Knowledge-Intensive Subgroup Mining
Techniques for Automatic and Interactive Discovery
inkl. 7% MwSt.
Subgroup mining is a powerful and broadly applicable data mining approach: In general, the goal is to efficiently discover novel, potentially useful and ultimately interesting knowledge given by subgroup patterns. However, in real-world situations these requirements often cannot be fulfilled, e.g., if the applied methods do not scale for large data sets, if too many results are presented, or if many of the discovered patterns are already known to the user. This thesis proposes a combination of several techniques in order to cope with the sketched problems: Concerning automatic methods we present the novel SD-Map algorithm that is fast and effective. We describe interactive techniques for subgroup introspection and analysis, and we present advanced visualization methods that can be used for optimization, comparison and exploration. Furthermore, we propose to include background knowledge into the mining process. The techniques are combined into a knowledge-intensive process supporting both automatic and interactive methods for subgroup mining.
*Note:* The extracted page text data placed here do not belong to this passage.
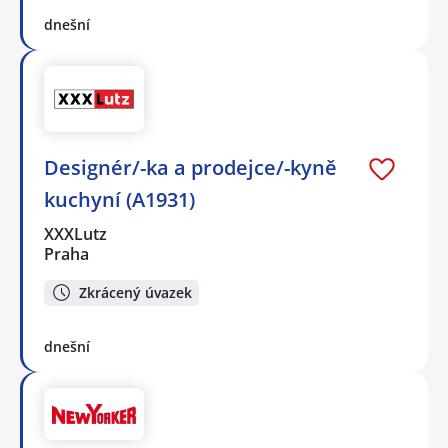
dnešní
Designér/-ka a prodejce/-kyně
kuchyní (A1931)
XXXLutz
Praha
Zkrácený úvazek
dnešní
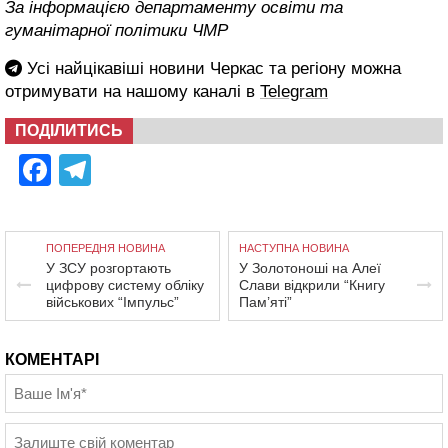
За інформацією департаменту освіти та
гуманітарної політики ЧМР
Усі найцікавіші новини Черкас та регіону можна
отримувати на нашому каналі в
Telegram
ПОДІЛИТИСЬ
Facebook
Telegram
ПОПЕРЕДНЯ НОВИНА
НАСТУПНА НОВИНА
У ЗСУ розгортають
У Золотоноші на Алеї
цифрову систему обліку
Слави відкрили “Книгу
військових “Імпульс”
Пам’яті”
КОМЕНТАРІ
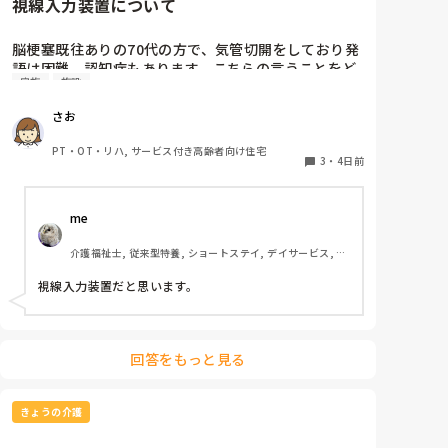
視線入力装置について
脳梗塞既往ありの70代の方で、気管切開をしており発
語は困難。認知症もあります。こちらの言うことをど
家族
施設
のくらい理解しているかは不明ですが、問いかけに頷
くことはよくあります。息子さんが熱心な方で、施設
さお
の方にもほぼ毎日面会に来られます。この前ケアマネ
の方からお話しを聞いたら、視線入力装置？を導入し
PT・OT・リハ, サービス付き高齢者向け住宅
たいと息子さんがおっしゃっているそうです。そこ
3
・
4日前
で、施設などで実際使われている利用者の方がいらっ
しゃいましたら、どんな感じなのか、どのくらい使い
me 
こなせるものなのかお聞きしたいです。
介護福祉士, 従来型特養, ショートステイ, デイサービス, 訪
問介護, ユニット型特養
視線入力装置だと思います。
回答をもっと見る
きょうの介護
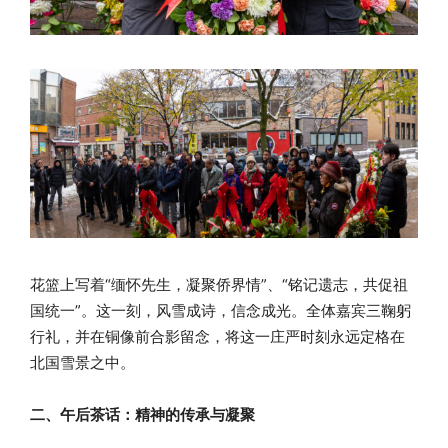
花篮上写着“缅怀先生，凝聚侨界情”、“铭记遗志，共促祖
国统一”。这一刻，风雪成诗，信念成光。全体嘉宾三鞠躬
行礼，并在铜像前合影留念，将这一庄严时刻永远定格在
北国雪景之中。
二、午后茶话：精神的传承与凝聚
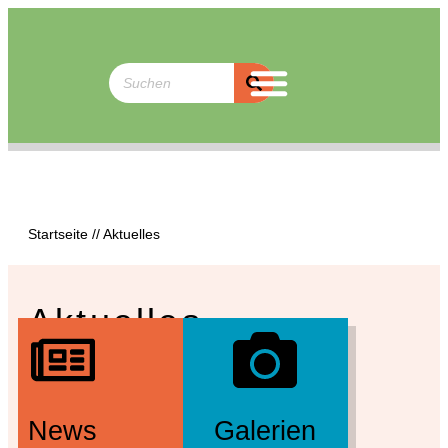
Startseite
//
Aktuelles
Aktuelles
News
Galerien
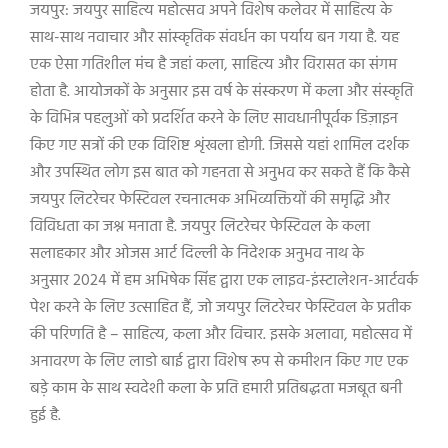
जयपुर: जयपुर साहित्य महोत्सव अपने विशेष कलेवर में साहित्य के
साथ-साथ नवाचार और सांस्कृतिक संवर्धन का पर्याय बन गया है. यह
एक ऐसा गतिशील मंच है जहां कला
,
साहित्य और विरासत का संगम
होता है. आयोजकों के अनुसार इस वर्ष के संस्करण में कला और संस्कृति
के विभिन्न पहलुओं को प्रदर्शित करने के लिए सावधानीपूर्वक डिज़ाइन
किए गए सत्रों की एक विशिष्ट शृंखला होगी. जिससे यहां शामिल दर्शक
और उपस्थित लोग इस बात को गहनता से अनुभव कर सकते हैं कि कैसे
जयपुर लिटरेचर फेस्टिवल रचनात्मक अभिव्यक्तियों की समृद्धि और
विविधता का जश्न मनाता है. जयपुर लिटरेचर फेस्टिवल के कला
सलाहकार और ओजस आर्ट दिल्ली के निदेशक अनुभव नाथ के
अनुसार
2024
में हम अभिषेक सिंह द्वारा एक लाइव-इंस्टालेशन-आर्टवर्क
पेश करने के लिए उत्साहित हैं
,
जो जयपुर लिटरेचर फेस्टिवल के प्रतीक
की परिणति है – साहित्य
,
कला और विचार. इसके अलावा
,
महोत्सव में
अनावरण के लिए लाडो बाई द्वारा विशेष रूप से कमीशन किए गए एक
बड़े काम के साथ स्वदेशी कला के प्रति हमारी प्रतिबद्धता मजबूत बनी
हुई है.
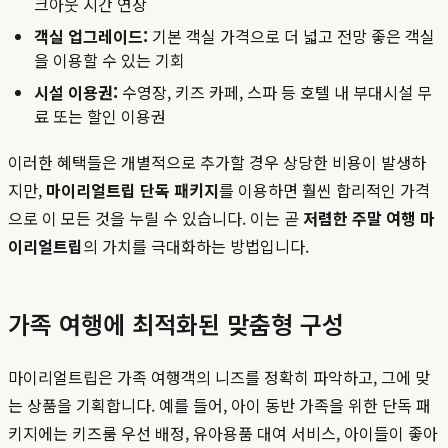
크아웃 시간 연장
객실 업그레이드:
기본 객실 가격으로 더 넓고 전망 좋은 객실
을 이용할 수 있는 기회
시설 이용권:
수영장, 키즈 카페, 스파 등 호텔 내 부대시설 무
료 또는 할인 이용권
이러한 혜택들은 개별적으로 추가할 경우 상당한 비용이 발생하
지만,
마이리얼트립 단독 패키지
를 이용하면 훨씬 합리적인 가격
으로 이 모든 것을 누릴 수 있습니다. 이는 곧
저렴한 주말 여행 마
이리얼트립
의 가치를 극대화하는 방법입니다.
가족 여행에 최적화된 맞춤형 구성
마이리얼트립은 가족 여행객의 니즈를 정확히 파악하고, 그에 맞
는 상품을 기획합니다. 예를 들어, 아이 동반 가족을 위한 단독 패
키지에는 키즈룸 우선 배정, 유아용품 대여 서비스, 아이들이 좋아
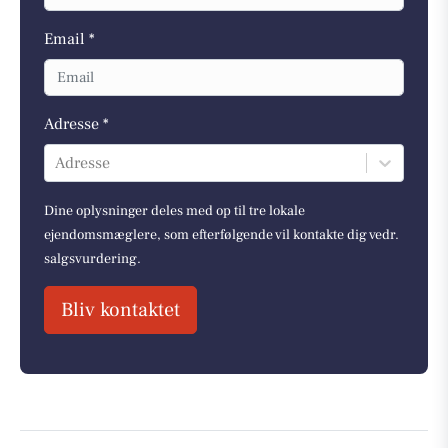
Email *
Adresse *
Adresse
Dine oplysninger deles med op til tre lokale
ejendomsmæglere, som efterfølgende vil kontakte dig vedr.
salgsvurdering.
Bliv kontaktet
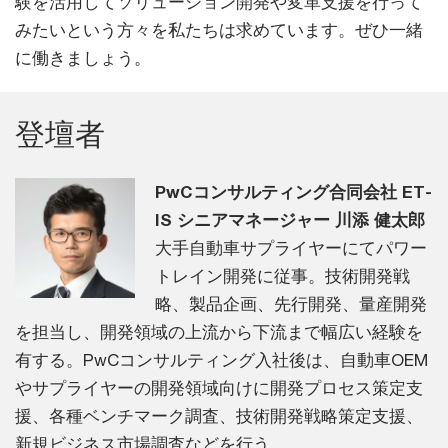
験を活用してソリューション開発や変革支援を行って
みたいという方々を私たちは求めています。ぜひ一緒
に働きましょう。
登壇者
PwCコンサルティング合同会社 ET-
IS シニアマネージャー 川添 健太郎
大手自動車サプライヤーにてパワー
トレイン開発に従事。技術開発戦
略、製品企画、先行開発、量産開発
を担当し、開発領域の上流から下流まで幅広い経験を
有する。PwCコンサルティング入社後は、自動車OEM
やサプライヤーの開発領域向けに開発プロセス策定支
援、各種ベンチマーク調査、技術開発戦略策定支援、
新規ビジネス市場調査などを行う。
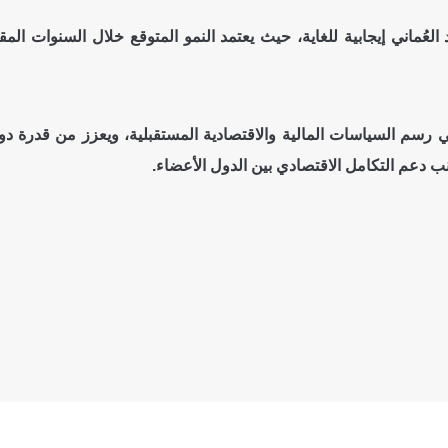
عُماني إيجابية للغاية، حيث يعتمد النمو المتوقع خلال السنوات المق
ر في رسم السياسات المالية والاقتصادية المستقبلية، ويعزز من قدرة 
ب دعم التكامل الاقتصادي بين الدول الأعضاء.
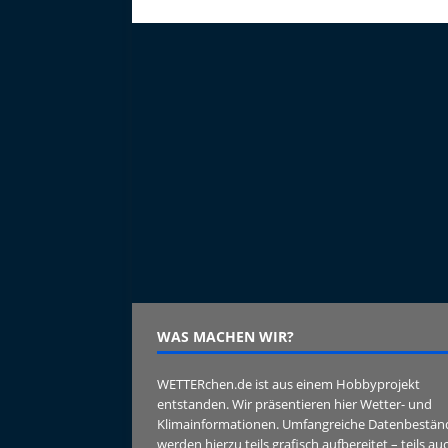
WAS MACHEN WIR?
WETTERchen.de ist aus einem Hobbyprojekt
entstanden. Wir präsentieren hier Wetter- und
Klimainformationen. Umfangreiche Datenbestän
werden hierzu teils grafisch aufbereitet – teils au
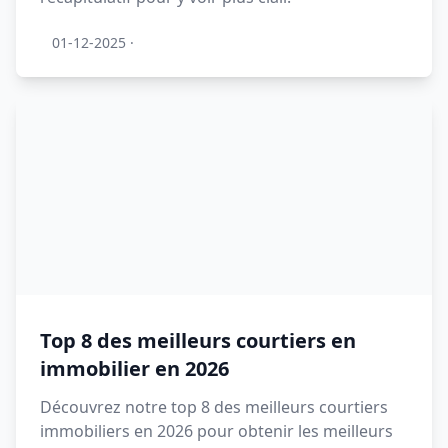
01-12-2025
·
Top 8 des meilleurs courtiers en
immobilier en 2026
Découvrez notre top 8 des meilleurs courtiers
immobiliers en 2026 pour obtenir les meilleurs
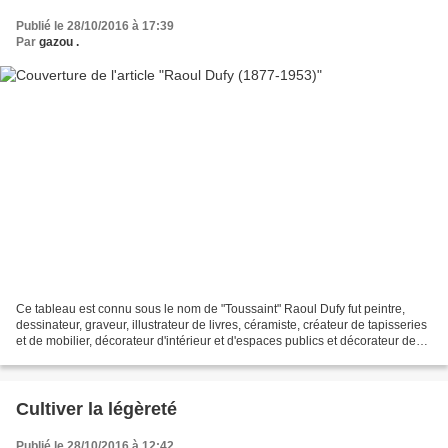
Publié le 28/10/2016 à 17:39
Par
gazou .
Ce tableau est connu sous le nom de "Toussaint" Raoul Dufy fut peintre,
dessinateur, graveur, illustrateur de livres, céramiste, créateur de tapisseries
et de mobilier, décorateur d'intérieur et d'espaces publics et décorateur de
théâtre. "La joie de...
Cultiver la légèreté
Publié le 28/10/2016 à 12:42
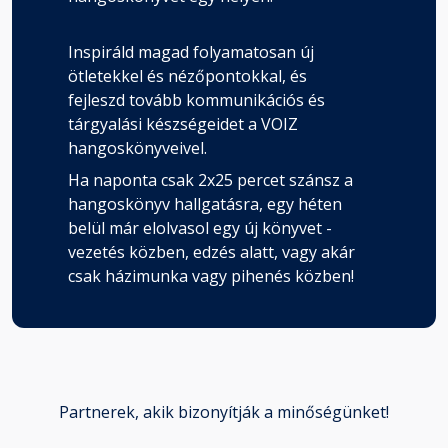
Fejezet hossza: 00:04:45
Inspiráld magad folyamatosan új
52. fejezet
ötletekkel és nézőpontokkal, és
Fejezet hossza: 00:17:53
fejleszd tovább kommunikációs és
tárgyalási készségeidet a VOIZ
hangoskönyveivel.
53. fejezet
Ha naponta csak 2x25 percet szánsz a
Fejezet hossza: 00:06:05
hangoskönyv hallgatásra, egy héten
belül már elolvasol egy új könyvet -
vezetés közben, edzés alatt, vagy akár
54. fejezet
csak házimunka vagy pihenés közben!
Fejezet hossza: 00:09:23
55. fejezet
Fejezet hossza: 00:05:45
Partnerek, akik bizonyítják a minőségünket!
56. fejezet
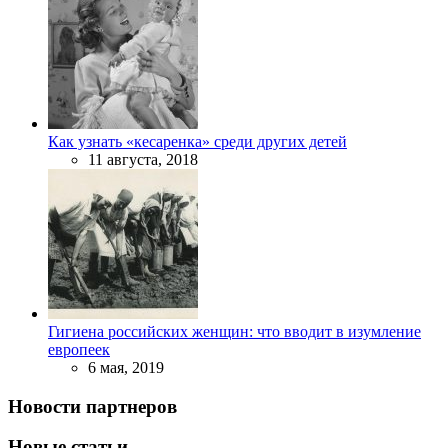
Как узнать «кесаренка» среди других детей
11 августа, 2018
Гигиена российских женщин: что вводит в изумление
европеек
6 мая, 2019
Новости партнеров
Новые статьи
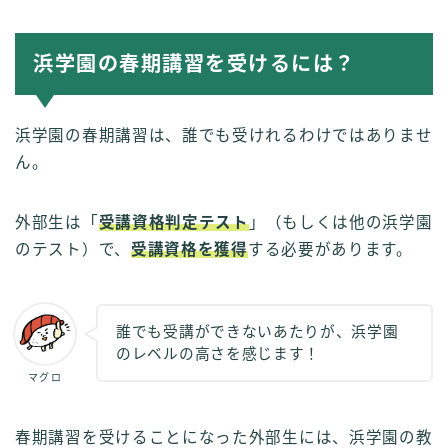
浜学園の春期講習を受けるには？
浜学園の春期講習は、誰でも受けれるわけではありませ
ん。
外部生は「
受講資格判定テスト
」（もしくは他の浜学園
のテスト）で、
受講資格を獲得
する必要があります。
誰でも受講ができないあたりが、浜学園
のレベルの高さを感じます！
マグロ
春期講習を受けることになった外部生には、浜学園の教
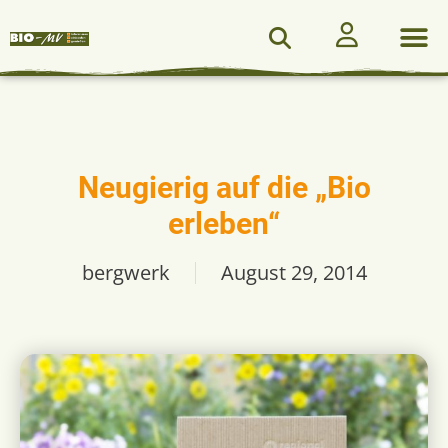
Neugierig auf die „Bio
erleben“
bergwerk
August 29, 2014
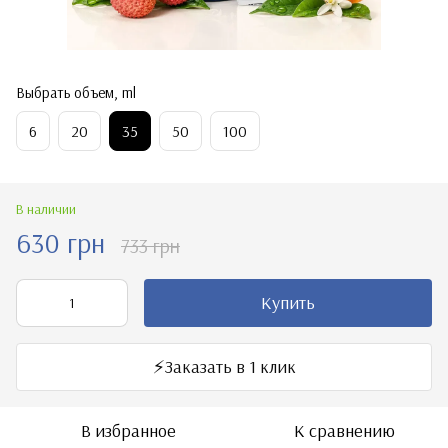
Выбрать объем, ml
6
20
35
50
100
В наличии
630 грн
733 грн
Купить
⚡️Заказать в 1 клик
В избранное
К сравнению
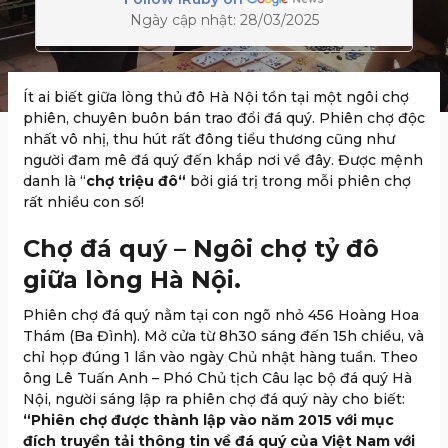
Ngày cập nhật: 28/03/2025
Ít ai biết giữa lòng thủ đô Hà Nội tồn tại một ngôi chợ
phiên, chuyên buôn bán trao đổi đá quý. Phiên chợ độc
nhất vô nhị, thu hút rất đông tiểu thương cũng như
người đam mê đá quý đến khắp nơi về đây. Được mệnh
danh là “
chợ triệu đô“
bởi giá trị trong mỗi phiên chợ
rất nhiều con số!
Chợ đá quý – Ngôi chợ tỷ đô
giữa lòng Hà Nội.
Phiên chợ đá quý nằm tại con ngõ nhỏ 456 Hoàng Hoa
Thám (Ba Đình). Mở cửa từ 8h30 sáng đến 15h chiều, và
chỉ họp đúng 1 lần vào ngày Chủ nhật hàng tuần. Theo
ông Lê Tuấn Anh – Phó Chủ tịch Câu lạc bộ đá quý Hà
Nội, người sáng lập ra phiên chợ đá quý này cho biết:
“Phiên chợ được thành lập vào năm 2015 với mục
đích truyền tải thông tin về đá quý của Việt Nam với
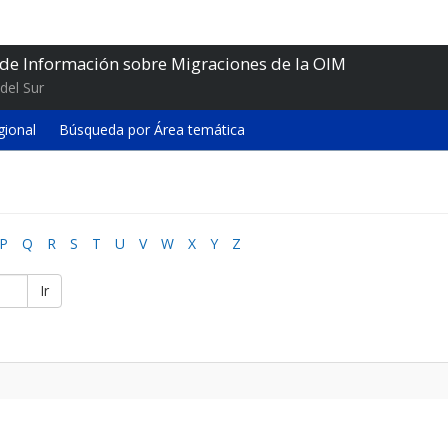
 de Información sobre Migraciones de la OIM
del Sur
gional
Búsqueda por Área temática
P
Q
R
S
T
U
V
W
X
Y
Z
Ir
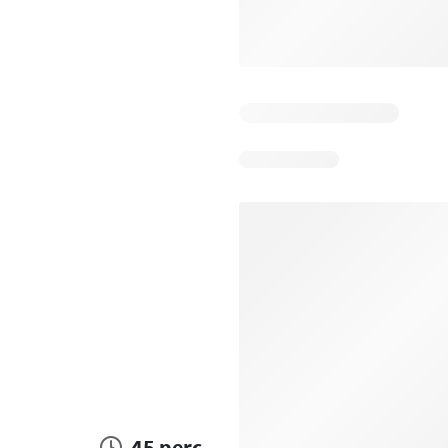
45 perc.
The evaluation consists of two parts: With respect to objective evaluation criteria (efficiency and effectiveness), we provide an experimental evaluation using synthetic data. Subjective evaluation criteria include the user acceptance, the benefit, and the interestingness of the results. The approach has been successfully implemented in medical and technical applications, for which we present five case studies, using real-world data sets.